Timing is a key component of a proper hedge and affects both when the hedge should be bought and when it should be sold. The cost of protection is much lower when a hedge position is acquired when the relevant options (e.g. S&P 500 Futures) are at a low price. It is not advisable to wait until a market event is imminent to acquire a hedge position due to the difficulty of predicting market swings.

It is equally important to know when to sell a hedge position, this pivotal period can be navigated by our experienced management team in conjunction with the wishes of the client.

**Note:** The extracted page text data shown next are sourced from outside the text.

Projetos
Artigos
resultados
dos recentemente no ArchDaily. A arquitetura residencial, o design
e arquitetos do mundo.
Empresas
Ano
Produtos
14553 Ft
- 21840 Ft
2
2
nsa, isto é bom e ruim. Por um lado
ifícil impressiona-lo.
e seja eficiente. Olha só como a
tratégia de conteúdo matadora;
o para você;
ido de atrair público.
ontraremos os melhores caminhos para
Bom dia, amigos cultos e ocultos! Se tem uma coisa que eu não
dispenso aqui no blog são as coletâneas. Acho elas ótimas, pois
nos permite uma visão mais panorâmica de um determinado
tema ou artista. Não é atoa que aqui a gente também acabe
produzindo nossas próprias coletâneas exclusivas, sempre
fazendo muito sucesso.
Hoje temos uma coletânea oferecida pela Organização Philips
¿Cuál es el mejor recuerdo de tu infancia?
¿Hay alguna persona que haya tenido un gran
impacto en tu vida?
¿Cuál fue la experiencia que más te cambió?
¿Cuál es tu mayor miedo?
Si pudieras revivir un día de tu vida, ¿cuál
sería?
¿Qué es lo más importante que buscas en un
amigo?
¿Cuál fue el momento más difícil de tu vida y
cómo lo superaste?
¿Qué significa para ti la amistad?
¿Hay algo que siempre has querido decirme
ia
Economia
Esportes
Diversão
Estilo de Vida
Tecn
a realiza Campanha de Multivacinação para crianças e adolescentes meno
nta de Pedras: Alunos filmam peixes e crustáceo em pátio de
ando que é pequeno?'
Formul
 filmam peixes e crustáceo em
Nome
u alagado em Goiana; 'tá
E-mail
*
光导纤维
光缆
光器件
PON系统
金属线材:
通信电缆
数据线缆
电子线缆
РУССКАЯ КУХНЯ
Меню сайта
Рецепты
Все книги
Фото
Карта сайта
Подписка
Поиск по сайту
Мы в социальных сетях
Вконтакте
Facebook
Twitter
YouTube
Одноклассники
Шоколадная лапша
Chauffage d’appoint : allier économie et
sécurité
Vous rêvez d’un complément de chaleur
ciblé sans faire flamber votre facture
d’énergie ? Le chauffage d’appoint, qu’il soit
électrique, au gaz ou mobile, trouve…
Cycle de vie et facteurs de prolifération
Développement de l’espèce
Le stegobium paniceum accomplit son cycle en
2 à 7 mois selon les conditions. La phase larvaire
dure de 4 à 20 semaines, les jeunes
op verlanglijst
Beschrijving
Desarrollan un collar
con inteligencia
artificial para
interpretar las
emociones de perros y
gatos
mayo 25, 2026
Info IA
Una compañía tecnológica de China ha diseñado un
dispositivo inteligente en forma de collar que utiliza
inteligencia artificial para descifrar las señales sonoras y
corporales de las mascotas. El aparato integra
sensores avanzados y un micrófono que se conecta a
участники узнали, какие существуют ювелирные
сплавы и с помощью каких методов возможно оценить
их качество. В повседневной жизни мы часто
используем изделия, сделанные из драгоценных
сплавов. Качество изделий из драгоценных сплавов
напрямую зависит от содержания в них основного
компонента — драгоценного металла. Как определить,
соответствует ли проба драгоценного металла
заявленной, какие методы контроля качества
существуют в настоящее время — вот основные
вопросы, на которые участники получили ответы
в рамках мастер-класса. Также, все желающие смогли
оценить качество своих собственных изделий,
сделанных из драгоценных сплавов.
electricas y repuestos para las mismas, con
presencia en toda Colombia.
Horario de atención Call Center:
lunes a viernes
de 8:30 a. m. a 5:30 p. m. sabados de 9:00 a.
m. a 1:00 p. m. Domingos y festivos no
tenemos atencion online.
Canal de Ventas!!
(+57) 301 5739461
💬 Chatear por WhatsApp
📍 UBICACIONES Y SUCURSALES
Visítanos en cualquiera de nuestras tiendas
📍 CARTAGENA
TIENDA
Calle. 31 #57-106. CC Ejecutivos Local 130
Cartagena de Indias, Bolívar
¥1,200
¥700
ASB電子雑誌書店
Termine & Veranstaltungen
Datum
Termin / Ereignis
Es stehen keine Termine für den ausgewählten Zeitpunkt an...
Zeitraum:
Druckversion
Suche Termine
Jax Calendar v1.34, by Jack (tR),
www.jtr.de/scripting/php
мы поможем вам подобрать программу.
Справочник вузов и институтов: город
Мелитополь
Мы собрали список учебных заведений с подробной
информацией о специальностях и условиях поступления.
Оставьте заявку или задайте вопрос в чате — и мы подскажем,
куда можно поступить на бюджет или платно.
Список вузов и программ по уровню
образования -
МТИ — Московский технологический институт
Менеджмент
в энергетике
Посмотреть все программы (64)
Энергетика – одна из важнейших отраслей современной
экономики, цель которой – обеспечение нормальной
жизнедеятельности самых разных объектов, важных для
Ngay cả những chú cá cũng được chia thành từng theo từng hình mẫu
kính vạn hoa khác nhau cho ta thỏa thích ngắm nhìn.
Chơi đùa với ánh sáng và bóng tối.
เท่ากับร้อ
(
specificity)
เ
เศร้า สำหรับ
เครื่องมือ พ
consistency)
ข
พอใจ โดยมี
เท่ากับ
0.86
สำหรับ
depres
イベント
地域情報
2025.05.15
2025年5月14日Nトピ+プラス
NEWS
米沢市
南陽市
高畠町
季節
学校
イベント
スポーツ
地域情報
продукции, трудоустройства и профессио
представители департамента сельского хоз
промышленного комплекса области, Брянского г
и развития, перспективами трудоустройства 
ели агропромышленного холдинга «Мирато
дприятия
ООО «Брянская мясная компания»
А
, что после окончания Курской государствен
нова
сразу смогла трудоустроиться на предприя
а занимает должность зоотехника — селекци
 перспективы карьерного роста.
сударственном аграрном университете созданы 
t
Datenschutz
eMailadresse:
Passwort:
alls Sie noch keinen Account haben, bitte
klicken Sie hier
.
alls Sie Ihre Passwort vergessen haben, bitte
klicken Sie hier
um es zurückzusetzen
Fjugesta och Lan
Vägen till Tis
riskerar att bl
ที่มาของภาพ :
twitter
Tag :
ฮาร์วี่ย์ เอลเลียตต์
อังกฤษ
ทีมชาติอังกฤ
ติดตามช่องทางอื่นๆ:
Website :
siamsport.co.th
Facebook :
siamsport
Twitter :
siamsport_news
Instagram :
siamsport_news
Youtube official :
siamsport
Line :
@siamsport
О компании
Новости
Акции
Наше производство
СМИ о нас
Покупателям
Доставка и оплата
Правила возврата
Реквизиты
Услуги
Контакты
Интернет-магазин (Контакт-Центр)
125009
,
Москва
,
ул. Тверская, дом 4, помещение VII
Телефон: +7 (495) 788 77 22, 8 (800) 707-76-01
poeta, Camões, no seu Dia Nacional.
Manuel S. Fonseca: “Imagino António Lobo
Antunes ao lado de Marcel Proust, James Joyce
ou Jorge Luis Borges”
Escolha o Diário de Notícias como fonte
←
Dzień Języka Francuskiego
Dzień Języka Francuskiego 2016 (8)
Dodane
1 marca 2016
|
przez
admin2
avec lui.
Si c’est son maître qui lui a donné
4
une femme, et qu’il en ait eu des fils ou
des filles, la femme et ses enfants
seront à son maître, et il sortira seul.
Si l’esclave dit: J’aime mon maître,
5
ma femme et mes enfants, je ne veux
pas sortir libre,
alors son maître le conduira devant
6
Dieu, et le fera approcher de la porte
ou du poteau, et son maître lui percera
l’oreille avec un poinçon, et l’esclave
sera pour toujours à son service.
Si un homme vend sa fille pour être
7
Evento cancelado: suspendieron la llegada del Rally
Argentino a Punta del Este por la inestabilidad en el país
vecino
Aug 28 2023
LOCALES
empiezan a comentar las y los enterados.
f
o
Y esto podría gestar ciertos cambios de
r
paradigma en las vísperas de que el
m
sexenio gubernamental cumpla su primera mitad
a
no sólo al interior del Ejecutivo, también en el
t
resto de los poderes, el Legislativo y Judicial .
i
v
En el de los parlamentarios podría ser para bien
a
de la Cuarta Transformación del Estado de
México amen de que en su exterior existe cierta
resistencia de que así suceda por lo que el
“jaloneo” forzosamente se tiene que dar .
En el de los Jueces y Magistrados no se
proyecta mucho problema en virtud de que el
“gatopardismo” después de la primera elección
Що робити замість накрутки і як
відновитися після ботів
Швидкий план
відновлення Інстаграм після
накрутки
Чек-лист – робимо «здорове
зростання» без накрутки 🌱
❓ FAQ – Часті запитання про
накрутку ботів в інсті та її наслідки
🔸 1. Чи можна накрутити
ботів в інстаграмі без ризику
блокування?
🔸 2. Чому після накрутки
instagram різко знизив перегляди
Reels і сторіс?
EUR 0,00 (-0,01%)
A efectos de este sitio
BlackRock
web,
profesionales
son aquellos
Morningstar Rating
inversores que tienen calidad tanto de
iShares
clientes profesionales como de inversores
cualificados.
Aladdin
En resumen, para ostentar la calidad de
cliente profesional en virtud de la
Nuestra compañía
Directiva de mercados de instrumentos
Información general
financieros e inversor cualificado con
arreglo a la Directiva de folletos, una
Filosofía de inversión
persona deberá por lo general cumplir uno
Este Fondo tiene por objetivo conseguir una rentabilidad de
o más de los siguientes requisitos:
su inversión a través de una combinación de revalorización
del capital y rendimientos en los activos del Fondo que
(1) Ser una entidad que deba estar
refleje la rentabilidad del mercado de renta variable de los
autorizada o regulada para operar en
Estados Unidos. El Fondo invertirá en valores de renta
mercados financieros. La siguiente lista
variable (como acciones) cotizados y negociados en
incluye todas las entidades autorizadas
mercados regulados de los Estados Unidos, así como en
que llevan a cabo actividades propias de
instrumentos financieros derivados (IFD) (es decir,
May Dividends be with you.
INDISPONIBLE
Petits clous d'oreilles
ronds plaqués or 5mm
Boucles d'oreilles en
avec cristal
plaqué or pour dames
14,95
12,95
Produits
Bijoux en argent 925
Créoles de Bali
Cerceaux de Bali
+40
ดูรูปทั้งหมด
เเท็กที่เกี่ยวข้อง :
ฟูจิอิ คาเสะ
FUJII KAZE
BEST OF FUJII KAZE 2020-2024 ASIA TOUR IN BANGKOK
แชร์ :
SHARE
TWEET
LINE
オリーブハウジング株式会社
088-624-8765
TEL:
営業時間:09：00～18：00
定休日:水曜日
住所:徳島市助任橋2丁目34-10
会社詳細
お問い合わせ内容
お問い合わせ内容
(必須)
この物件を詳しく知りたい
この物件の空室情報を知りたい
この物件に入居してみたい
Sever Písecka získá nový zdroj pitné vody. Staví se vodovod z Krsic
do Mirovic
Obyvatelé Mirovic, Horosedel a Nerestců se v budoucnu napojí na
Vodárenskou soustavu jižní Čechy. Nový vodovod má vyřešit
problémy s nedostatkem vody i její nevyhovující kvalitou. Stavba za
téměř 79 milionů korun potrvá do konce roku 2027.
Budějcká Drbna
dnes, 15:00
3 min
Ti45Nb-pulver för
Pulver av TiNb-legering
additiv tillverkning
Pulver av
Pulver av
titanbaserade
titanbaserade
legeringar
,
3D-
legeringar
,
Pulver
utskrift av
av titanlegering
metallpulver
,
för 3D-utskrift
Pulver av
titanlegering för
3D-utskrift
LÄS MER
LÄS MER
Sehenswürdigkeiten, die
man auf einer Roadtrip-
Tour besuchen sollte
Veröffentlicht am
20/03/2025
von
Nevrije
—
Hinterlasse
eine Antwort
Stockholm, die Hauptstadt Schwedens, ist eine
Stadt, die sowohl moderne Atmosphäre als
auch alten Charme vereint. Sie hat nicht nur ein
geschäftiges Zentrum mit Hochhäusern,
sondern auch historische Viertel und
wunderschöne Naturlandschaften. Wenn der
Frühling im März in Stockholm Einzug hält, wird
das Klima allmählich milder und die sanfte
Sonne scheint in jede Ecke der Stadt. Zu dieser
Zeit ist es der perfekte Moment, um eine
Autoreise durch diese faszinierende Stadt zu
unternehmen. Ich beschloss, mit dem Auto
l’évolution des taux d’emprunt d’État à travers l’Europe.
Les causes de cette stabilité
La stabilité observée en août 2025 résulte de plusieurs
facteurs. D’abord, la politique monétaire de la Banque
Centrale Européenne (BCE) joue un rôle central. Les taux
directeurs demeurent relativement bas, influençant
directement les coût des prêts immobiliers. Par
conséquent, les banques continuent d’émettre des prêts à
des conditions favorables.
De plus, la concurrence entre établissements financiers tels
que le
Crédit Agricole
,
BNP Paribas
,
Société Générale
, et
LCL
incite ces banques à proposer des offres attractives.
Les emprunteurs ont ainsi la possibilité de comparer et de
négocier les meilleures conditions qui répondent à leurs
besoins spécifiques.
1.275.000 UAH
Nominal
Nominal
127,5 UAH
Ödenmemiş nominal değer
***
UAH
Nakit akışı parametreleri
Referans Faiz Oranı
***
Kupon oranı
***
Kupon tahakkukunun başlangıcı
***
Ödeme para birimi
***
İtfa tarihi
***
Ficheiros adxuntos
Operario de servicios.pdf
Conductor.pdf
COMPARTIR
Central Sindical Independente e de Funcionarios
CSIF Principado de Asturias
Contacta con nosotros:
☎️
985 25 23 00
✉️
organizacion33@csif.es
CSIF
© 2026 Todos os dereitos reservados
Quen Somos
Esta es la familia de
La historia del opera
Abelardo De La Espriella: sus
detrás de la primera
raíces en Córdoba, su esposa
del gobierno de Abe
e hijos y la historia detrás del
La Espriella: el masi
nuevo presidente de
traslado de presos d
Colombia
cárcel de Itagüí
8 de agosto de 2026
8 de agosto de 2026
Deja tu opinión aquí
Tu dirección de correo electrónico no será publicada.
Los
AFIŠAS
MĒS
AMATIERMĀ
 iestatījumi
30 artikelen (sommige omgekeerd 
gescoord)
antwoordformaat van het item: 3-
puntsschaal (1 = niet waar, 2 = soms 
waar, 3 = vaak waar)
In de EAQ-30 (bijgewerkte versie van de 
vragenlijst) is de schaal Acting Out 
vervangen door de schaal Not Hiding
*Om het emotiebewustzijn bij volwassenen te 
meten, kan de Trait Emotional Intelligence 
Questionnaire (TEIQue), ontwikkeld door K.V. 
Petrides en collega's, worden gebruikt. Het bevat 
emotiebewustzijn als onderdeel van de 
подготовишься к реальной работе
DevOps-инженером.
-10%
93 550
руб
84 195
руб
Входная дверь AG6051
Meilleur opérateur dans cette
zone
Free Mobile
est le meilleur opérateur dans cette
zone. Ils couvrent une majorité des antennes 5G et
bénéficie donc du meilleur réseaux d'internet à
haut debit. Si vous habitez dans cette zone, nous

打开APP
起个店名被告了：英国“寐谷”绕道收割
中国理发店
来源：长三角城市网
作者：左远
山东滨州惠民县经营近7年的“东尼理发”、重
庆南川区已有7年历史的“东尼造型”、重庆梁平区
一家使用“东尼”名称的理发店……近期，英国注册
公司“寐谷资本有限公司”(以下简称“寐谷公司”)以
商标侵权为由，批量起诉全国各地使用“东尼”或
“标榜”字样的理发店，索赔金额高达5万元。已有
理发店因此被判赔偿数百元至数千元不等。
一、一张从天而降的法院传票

+ What does it cost to hedge?

While there is a management fee and, in the case of a significant event, a performance fee, the most important cost aspect of a hedge is the 'burn rate' of the product. This refers to any loss in value when options are rolled over at the end of their contract period. For example, during the period from August 2015 to August 2018, $1 worth of protection in VXX would have decayed to $0.07 in comparison to $0.47 for $1 in the Arc VOL strategy.

+ What are the advantages of a professionally managed hedge?

In addition to the cost savings from active management, in the event of a major market correction, trading over the counter (OTC) products such as options has added complexity due to counterparty risk. An experienced professional who is able to keep a calm head and is familiar with the unique environment of an unstable market can lead to preferential outcomes.